Granted, Samsung’s earnings fell about 35 percent to $21.4 billion in 2017 due to weakened smartphone sales, but its overall profitability was a surefire sign of the South Korean giant’s fortitude. By January of 2017, the tech company had managed to raise its profits by 50 percent after the late 2016 debacle involving exploding Galaxy Note 7 phones. Despite the horrible publicity and billions of dollars spent on scrapping the Note 7 entirely, Samsung quickly absorbed the losses and kept marching straight ahead.
Natural Health Trends
Racking up $273 million of revenue in a single year, Natural Health Trends topped Fortune’s list of the 100 Fastest-Growing Companies for the second time in a row in 2017.
But the good news doesn’t end there. Led by CEO Chris Sharng, NHT saw a 112 percent three-year growth in earnings per share, a 73 percent growth in revenue over three years, and a 64-percent total three-year return. Not too shabby for a multi-level marketing company based out of the California suburb of Rolling Hills Estates.
The Kardashians
Like them or not, the Kardashians are a thriving family business empire, and they did pretty darned well in 2017. After 10 years, 13 seasons and 11 spinoffs of the “Keeping Up With the Kardashians” reality TV show, E! network renewed the family’s contract through 2020 this year, reportedly for a $100 million price. That news came in October; before the deal, the women of the Kardashian-Jenner clan sported a combined net worth of $122.5 million in 2017, according to Forbes.

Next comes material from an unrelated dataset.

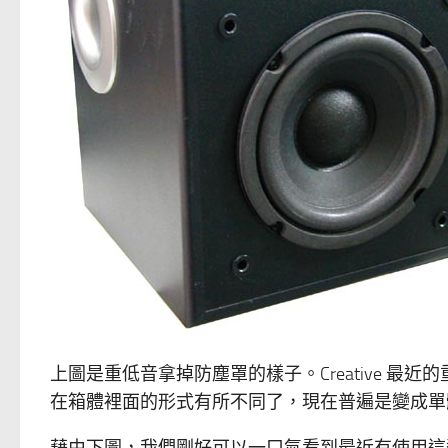
上圖是重低音拿掉防塵罩的樣子。Creative 
在箱體裡面的形式有所不同了，現在普遍是變成單
藉由下圖，我們剛好可以一口氣看到最近有使用這類單體的喇叭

Within the family, Kylie Jenner is the champion among champions. Over just 18 months, her Kylie Cosmetics brand ballooned into a $420 million company, earning her place as the youngest entry on the Forbes 30 Under 30 list for 2017.
Salesforce
You might not have heard of Salesforce yet, but you will soon. For the first time in 2017, Fortune put together a new list dubbed the Future 50, a ranking of companies best poised for breakout growth. Guess who topped it?
That’s right — it’s the San Francisco-based Customer Relationship Management (CRM) platform that just so happens to be the most successful company of its type in the world. Salesforce’s innovative cloud-based sales, service and marketing platform eliminates the need to hire IT experts, and lends the young company a staggering value of $104.35 billion.
Nintendo
Nintendo has been marching to its own quirky drumbeat since it first started making playing cards in 1889, and it has created some of the most beloved and best-selling video game franchises of all time. Beset by confusing marketing failures, the Wii U era was definitely a downbeat one. While the console’s Wii predecessor sold 101.63 million hardware units worldwide, the Wii U only managed to scrape by with 13.56 million. In September 2016, the games maker reported a $57 million operating loss, hedging its bets on its then-upcoming hybrid Switch console to turn things around.
That bet paid off in spades. One of the biggest marketing successes of the year — complete with a Super Bowl LI commercial that has racked up 14 million YouTube views — the Nintendo Switch could hardly stay on the shelves for months after its early March launch. By September, the Switch had already sold 7.63 million hardware units globally accompanied by 27.48 million software units, with Nintendo reporting revenue of $1.9 billion for the second quarter.
In late November, economics journal Toyo Keizai revealed that Nintendo was the most cash-rich company in Japan, with about $8.4 billion in its war chest. The folks at the house of Mario are positively jumping for joy.